WHAT YOU HAVE TO DO: The answer should be a number alone: the count of lines in the listing below that include "Splatoon".

------------------------------------------------

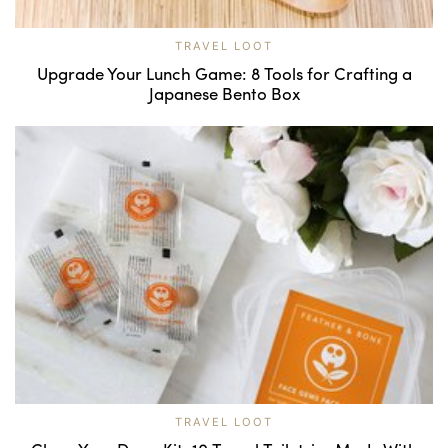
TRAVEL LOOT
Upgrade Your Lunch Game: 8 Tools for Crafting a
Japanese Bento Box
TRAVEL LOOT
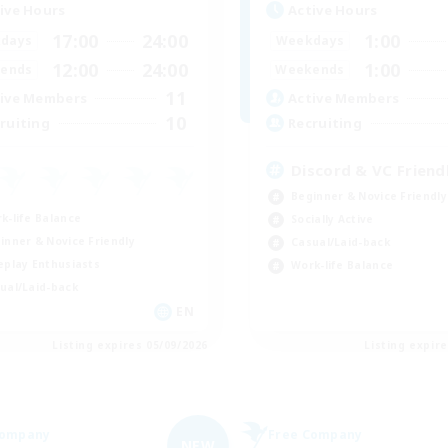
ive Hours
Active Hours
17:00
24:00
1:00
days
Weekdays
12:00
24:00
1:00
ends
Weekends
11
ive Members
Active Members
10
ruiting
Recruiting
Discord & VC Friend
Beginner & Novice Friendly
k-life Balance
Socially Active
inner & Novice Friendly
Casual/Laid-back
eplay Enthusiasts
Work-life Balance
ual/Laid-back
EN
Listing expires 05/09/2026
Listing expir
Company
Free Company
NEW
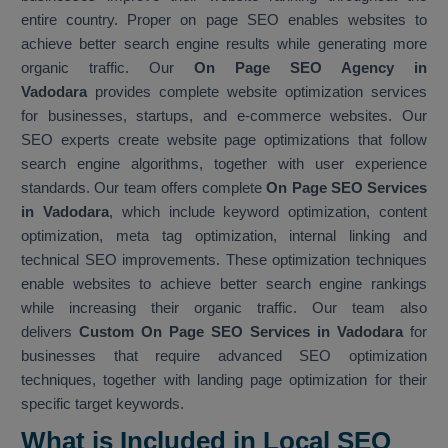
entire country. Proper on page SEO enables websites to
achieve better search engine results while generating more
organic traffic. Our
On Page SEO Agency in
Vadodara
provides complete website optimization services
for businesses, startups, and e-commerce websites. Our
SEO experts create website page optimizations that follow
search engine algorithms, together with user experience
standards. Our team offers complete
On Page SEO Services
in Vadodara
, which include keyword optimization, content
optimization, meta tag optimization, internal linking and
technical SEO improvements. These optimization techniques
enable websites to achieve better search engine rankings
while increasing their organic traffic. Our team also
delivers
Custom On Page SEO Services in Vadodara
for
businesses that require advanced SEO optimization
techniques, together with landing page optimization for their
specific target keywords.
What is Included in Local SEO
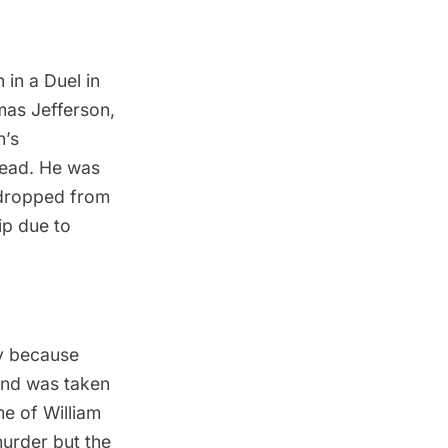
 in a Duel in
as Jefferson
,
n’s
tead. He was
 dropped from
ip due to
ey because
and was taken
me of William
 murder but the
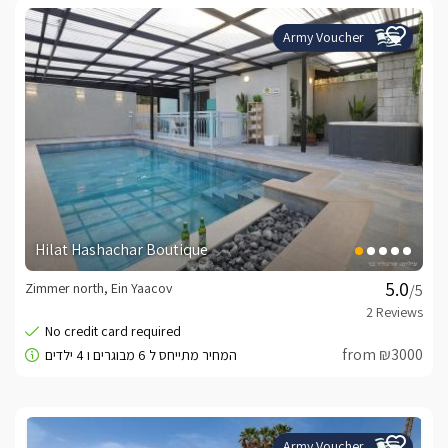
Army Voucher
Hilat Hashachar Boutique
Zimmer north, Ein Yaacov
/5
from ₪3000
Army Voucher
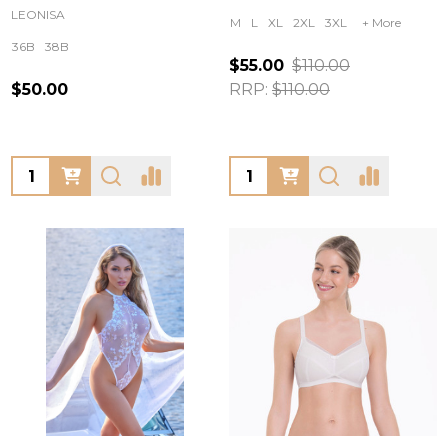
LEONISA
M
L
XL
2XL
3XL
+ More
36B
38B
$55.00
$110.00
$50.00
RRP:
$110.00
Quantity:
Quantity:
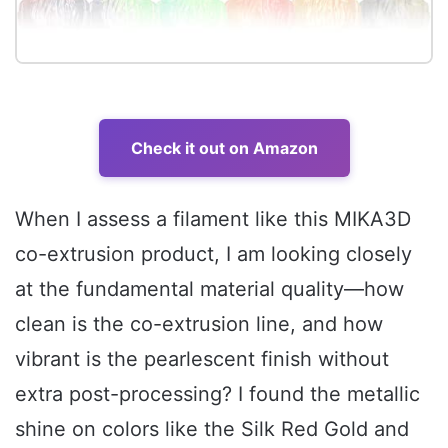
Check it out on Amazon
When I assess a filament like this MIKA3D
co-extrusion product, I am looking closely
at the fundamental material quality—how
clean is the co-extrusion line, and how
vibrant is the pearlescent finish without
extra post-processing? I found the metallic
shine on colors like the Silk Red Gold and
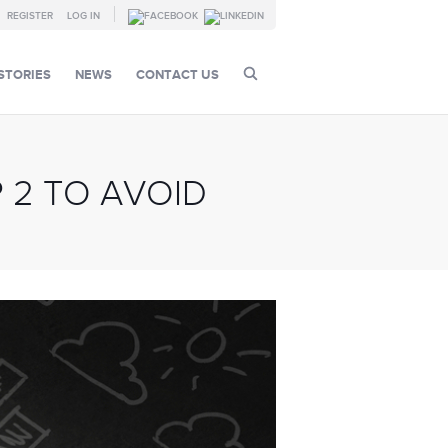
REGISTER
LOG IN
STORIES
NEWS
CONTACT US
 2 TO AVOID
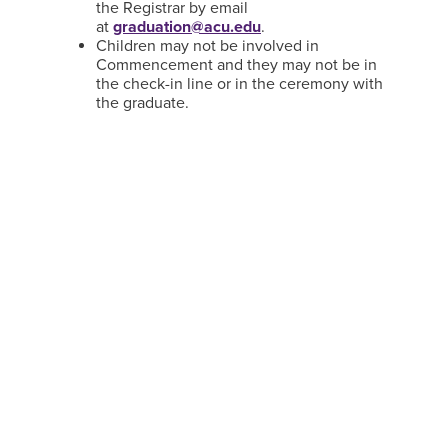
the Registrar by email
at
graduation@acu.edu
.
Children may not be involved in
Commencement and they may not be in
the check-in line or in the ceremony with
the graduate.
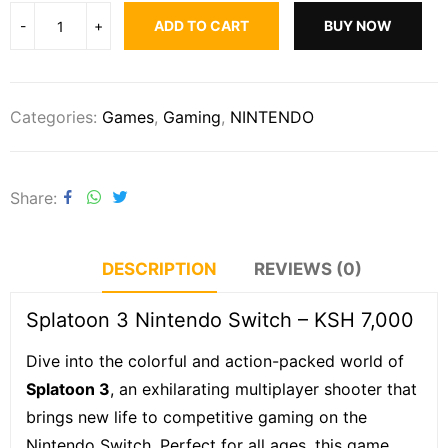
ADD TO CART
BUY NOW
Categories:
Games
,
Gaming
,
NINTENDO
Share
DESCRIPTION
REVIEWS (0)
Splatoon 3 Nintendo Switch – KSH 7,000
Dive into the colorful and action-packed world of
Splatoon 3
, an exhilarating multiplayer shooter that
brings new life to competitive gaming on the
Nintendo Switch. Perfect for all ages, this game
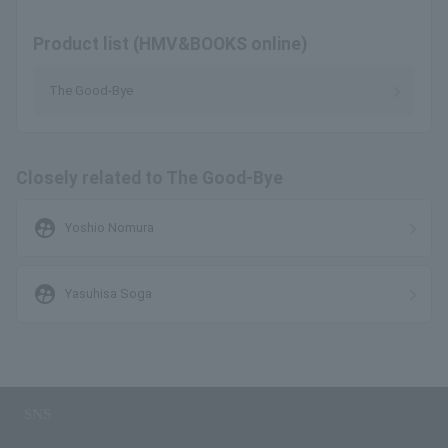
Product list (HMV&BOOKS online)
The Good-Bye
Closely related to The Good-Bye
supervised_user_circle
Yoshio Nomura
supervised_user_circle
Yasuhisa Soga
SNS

------------------------------------------------

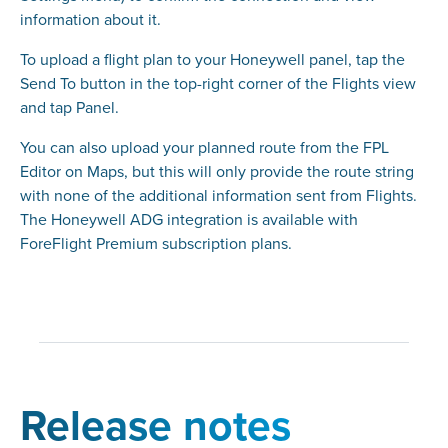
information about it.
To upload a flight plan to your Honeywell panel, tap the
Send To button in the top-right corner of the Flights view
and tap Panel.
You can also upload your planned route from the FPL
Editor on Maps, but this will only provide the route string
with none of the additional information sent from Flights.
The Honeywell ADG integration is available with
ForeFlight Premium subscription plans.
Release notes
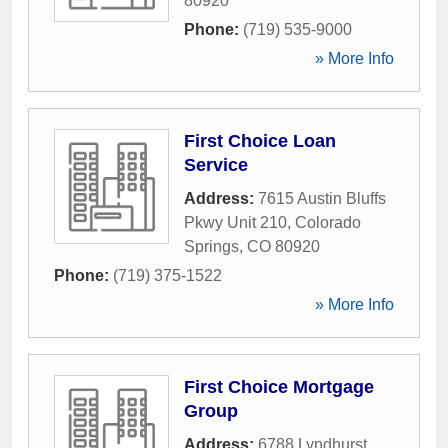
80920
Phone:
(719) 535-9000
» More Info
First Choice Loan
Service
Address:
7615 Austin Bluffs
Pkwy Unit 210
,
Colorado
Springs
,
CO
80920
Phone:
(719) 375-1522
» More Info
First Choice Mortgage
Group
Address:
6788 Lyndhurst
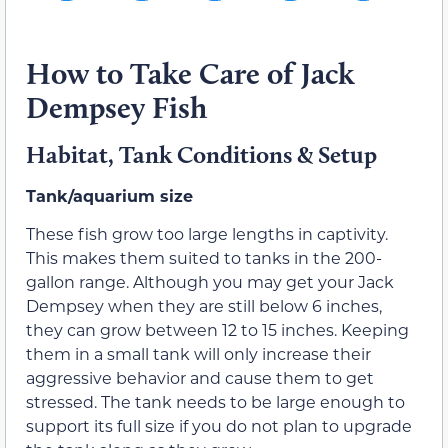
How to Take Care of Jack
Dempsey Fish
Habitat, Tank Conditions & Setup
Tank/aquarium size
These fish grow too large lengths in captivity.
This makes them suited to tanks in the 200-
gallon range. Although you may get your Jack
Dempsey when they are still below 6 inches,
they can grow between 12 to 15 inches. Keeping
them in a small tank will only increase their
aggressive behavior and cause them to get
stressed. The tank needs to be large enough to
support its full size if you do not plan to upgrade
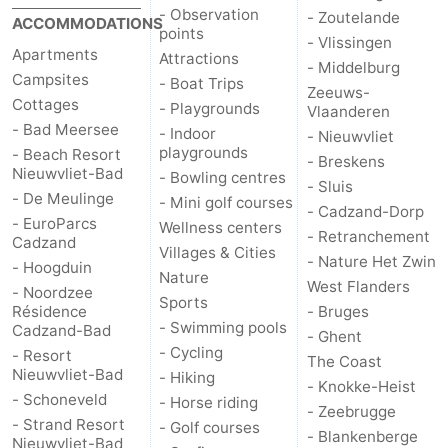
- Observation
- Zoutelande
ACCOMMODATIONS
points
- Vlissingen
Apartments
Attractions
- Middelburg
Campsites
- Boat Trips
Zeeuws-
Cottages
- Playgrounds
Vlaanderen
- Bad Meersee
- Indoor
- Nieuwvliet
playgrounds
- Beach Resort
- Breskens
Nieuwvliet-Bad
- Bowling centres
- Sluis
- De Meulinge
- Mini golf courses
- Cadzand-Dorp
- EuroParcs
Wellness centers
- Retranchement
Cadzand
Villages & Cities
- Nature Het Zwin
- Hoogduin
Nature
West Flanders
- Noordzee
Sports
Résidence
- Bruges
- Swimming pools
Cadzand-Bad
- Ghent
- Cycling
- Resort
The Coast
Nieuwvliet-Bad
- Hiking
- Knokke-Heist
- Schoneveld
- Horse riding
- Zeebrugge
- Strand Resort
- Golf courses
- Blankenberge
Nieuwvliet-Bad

------------------------------------------------

SOLUTION TO THIS EXERCISE: 2